Except that most such con jobs at least vaguely try and disguise themselves.
This one is being carried out in plain sight.
The Republicans are fond of using tough language about Obama. They call him an extremist and a socialist and a revolutionary. Well, perhaps some of that tone should be used back at them. This Republican strategy is not about politics. It is about class war: waged by the rich against the poor.
It will be a terrible indictment of America's political system and the weakness of Obama's political will if they get away with it.
AND!
To add insult to injury we also have this story from last Friday........!
House Republicans have blocked a bill to give school meals to more needy children and to make those meals healthier. The $4.5 billion child nutrition bill—which Michelle Obama has lobbied for as part of her campaign against childhood obesity—was stalled by a procedural move that Democrats said was an effort to kill the bill completely, AP reports. An identical bill has already been passed by the Senate.

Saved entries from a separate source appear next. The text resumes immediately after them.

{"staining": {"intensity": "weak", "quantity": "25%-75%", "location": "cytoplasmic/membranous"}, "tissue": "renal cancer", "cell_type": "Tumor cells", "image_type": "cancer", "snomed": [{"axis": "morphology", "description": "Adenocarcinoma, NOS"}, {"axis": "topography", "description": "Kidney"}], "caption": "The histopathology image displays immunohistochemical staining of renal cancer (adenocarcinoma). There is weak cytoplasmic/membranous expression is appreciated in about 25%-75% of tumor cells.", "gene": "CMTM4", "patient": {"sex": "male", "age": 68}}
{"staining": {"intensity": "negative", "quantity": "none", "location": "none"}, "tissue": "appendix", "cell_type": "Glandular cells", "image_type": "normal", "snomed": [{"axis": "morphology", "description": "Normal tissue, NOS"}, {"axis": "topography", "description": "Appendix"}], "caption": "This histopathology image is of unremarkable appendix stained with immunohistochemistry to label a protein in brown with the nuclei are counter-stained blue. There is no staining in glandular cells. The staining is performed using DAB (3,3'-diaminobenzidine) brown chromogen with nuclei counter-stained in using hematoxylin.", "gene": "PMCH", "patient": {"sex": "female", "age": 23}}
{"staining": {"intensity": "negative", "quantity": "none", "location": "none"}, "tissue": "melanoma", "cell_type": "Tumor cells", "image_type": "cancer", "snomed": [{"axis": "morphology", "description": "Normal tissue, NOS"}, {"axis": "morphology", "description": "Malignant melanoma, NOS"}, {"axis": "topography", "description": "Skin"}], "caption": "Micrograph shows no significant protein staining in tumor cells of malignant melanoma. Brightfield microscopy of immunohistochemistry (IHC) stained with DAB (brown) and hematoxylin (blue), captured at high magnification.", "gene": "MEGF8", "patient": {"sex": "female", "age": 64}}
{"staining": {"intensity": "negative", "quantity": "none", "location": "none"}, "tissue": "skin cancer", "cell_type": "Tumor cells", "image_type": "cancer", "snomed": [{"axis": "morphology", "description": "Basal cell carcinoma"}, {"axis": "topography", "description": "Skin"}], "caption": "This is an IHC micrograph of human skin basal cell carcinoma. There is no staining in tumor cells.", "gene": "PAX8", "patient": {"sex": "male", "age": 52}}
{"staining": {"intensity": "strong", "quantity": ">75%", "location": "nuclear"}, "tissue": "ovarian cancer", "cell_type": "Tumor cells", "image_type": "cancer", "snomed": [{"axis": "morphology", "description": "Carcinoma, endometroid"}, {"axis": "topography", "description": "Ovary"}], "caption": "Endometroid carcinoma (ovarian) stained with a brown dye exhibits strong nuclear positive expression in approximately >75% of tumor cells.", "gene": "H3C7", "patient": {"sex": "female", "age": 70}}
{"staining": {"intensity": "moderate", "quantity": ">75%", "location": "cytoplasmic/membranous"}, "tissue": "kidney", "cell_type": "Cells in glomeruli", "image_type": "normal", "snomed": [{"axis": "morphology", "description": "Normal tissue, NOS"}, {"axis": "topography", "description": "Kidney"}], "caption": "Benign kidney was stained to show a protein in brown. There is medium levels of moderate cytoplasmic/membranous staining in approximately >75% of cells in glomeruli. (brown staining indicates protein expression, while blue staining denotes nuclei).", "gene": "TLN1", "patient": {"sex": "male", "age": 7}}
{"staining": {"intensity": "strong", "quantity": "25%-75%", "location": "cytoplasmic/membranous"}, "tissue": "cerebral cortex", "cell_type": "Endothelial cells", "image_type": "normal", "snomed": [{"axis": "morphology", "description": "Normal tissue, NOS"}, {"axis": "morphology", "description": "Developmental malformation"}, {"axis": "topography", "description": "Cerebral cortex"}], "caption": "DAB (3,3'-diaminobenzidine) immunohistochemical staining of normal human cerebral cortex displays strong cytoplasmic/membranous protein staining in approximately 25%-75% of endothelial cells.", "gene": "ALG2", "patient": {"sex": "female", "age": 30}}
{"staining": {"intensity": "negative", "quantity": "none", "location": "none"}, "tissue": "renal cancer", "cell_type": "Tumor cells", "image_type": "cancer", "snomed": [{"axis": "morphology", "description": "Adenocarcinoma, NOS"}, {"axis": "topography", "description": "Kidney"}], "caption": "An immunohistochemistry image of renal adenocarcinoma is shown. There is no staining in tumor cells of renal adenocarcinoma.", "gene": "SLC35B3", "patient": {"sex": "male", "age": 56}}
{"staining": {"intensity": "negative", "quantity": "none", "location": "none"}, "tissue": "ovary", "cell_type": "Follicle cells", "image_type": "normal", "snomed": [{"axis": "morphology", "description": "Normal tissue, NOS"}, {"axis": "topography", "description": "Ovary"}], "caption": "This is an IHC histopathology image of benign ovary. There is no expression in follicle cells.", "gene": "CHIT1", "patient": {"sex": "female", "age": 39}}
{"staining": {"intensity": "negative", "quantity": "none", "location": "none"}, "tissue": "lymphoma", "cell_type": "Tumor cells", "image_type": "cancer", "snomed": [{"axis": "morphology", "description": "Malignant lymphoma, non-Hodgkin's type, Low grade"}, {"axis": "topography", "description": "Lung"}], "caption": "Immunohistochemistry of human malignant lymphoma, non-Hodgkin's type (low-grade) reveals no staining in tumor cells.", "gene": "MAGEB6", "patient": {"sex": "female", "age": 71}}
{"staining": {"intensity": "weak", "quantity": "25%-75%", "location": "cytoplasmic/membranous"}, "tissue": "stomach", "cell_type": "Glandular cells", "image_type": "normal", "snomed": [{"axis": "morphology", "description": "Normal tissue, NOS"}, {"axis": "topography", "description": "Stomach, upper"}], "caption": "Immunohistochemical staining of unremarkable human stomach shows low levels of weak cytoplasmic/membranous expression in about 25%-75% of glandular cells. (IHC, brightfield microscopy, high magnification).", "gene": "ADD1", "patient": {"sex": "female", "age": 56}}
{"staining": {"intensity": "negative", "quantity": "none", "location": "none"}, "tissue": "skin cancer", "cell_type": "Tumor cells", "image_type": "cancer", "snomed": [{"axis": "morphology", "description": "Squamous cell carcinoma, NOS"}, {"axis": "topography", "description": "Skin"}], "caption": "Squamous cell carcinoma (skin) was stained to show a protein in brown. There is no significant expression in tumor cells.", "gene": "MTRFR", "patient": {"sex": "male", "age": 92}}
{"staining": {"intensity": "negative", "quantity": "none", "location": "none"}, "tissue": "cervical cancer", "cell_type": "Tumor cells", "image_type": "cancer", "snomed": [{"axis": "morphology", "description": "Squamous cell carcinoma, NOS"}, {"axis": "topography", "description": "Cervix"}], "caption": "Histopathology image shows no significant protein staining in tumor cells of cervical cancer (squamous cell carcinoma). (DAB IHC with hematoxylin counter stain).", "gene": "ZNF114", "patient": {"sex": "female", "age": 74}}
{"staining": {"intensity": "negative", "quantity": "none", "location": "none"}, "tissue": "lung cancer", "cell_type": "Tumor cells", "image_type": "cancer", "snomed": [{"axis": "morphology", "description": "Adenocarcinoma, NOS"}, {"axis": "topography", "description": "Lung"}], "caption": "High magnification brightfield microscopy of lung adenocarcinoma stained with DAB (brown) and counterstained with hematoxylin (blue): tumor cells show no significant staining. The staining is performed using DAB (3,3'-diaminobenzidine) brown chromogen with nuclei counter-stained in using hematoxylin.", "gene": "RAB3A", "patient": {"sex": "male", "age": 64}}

Republicans say the bill, which would give the government the power to decide what kinds of food are sold in schools, is too expensive and is an example of government overreach. "It's not about making our children healthy and active," the top Republican on the House Education and Labor Committee said. "We all want to see our children healthy and active. This is about spending and the role of government and the size of government—a debate about whether we're listening to our constituents or not."This bring to mind an old saying that goes something like this.........! "Any society is judged on the basis of how it treats its weakest members!"